Low friction writing flow- 3 mins
Making writing as frictionless as possible is key to making it an ongoing habit for myself. Past experience shows this, especially for the early days of a new routine. To make this happen with the existing website structure in place, I’ve settled on a nice workflow. . . for me and the moment at least.
nvALT - Main editor
I’m a distraction free kinda guy. nvALT is a distraction free writing app. It’s a mac text editor that is VERY basic. A writing pane and a things written pane. Nothing more. The entire app is driven from the search bar, which is comforting to the command line geek in us all.

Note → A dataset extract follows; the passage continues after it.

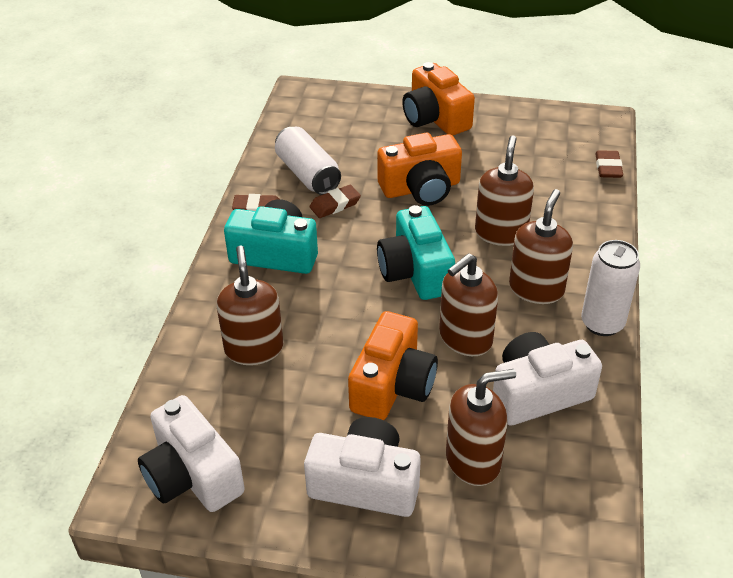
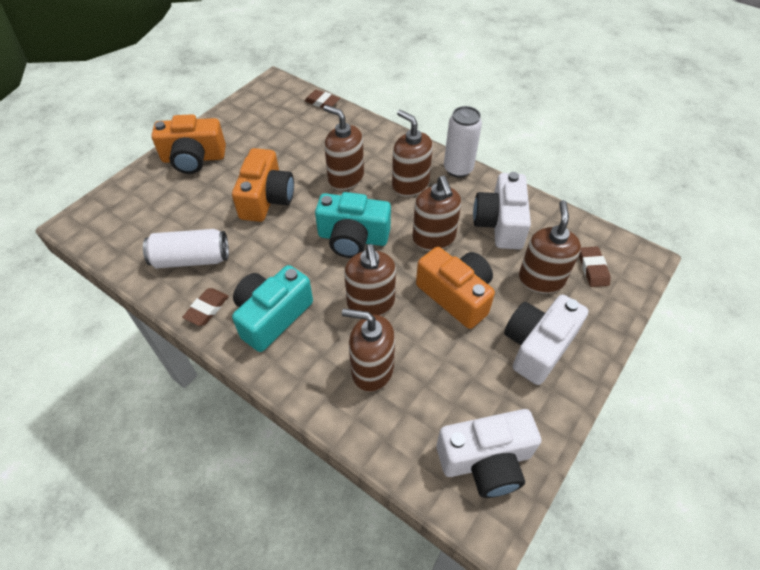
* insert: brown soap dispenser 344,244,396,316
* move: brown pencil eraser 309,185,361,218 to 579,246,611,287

There are two things I especially like about the app:
- It does one thing. Exceptionally well.
- It quick and responsive.
For the longest time, my favourite software has been the ones that focus on solving just one problem really well. The super quick start up time and responsiveness of the editor are second to none. . . which reminds me. . . I need to check out the Sublime Editor again. Word has an annoying lag between typing a character and it appearing on screen. Plus fonts. Who needs fonts anyway.
Importantly, its markdown first. Very handy for a JAM stack loving developer.
The only downside is that it’s Mac only. . . but that’s where our next app comes in.
Simplenote - Secondary editor
Simplenote is a similarly basic editor, but available across platforms and on the web. It also syncs with nvALT.
Simplenote is the app that I brain dump into when an idea passes by. It might be a few words, maybe a sentence of two, perhaps a point, or it could be a full blown post whilst waiting for a train. The main thing is to have an option to capture these ideas without the friction that comes with creating it in keep, copying it to docs to write up before converting it to markdown.
The quick notes I make appear in the editor in the right context when needed, and can be built upon over time.
The other benefit is it syncs. . . meaning if this Mac dies, I don’t loose everything. Two is one folks.
This is the next step. Copy and paste it into the VSCode workspace, after creating a new markdown post for the file.
Push to GitHub
If you know what GitHub is, you know what I mean. If you don’t, this probably isn’t the writing workflow for you.
Deploy to Netlify
As soon as the article is in the repository, Netlify pulls the changes, rebuilds the site and deploys the update.
Typically, I notice errors when I read them back after popping up on my RSS feed. From there, I jump straight onto github and edit the files from there.
I’d really like to add some short form posts to my site. Think twitter crossed with pocket. The flow described above is not really suitable for quick posts. I’d also like to avoid simply sucking my Mastodon posts into the website.
Tumbler on the other hand has:
- A nice app
- An accessible feed
- A platform that can be used to build an audience
In an idea world, I’d post random brain farts to tumbler which would then be pulled into the website during build. The builds can be scheduled to run a couple times a day, which would be enough for me.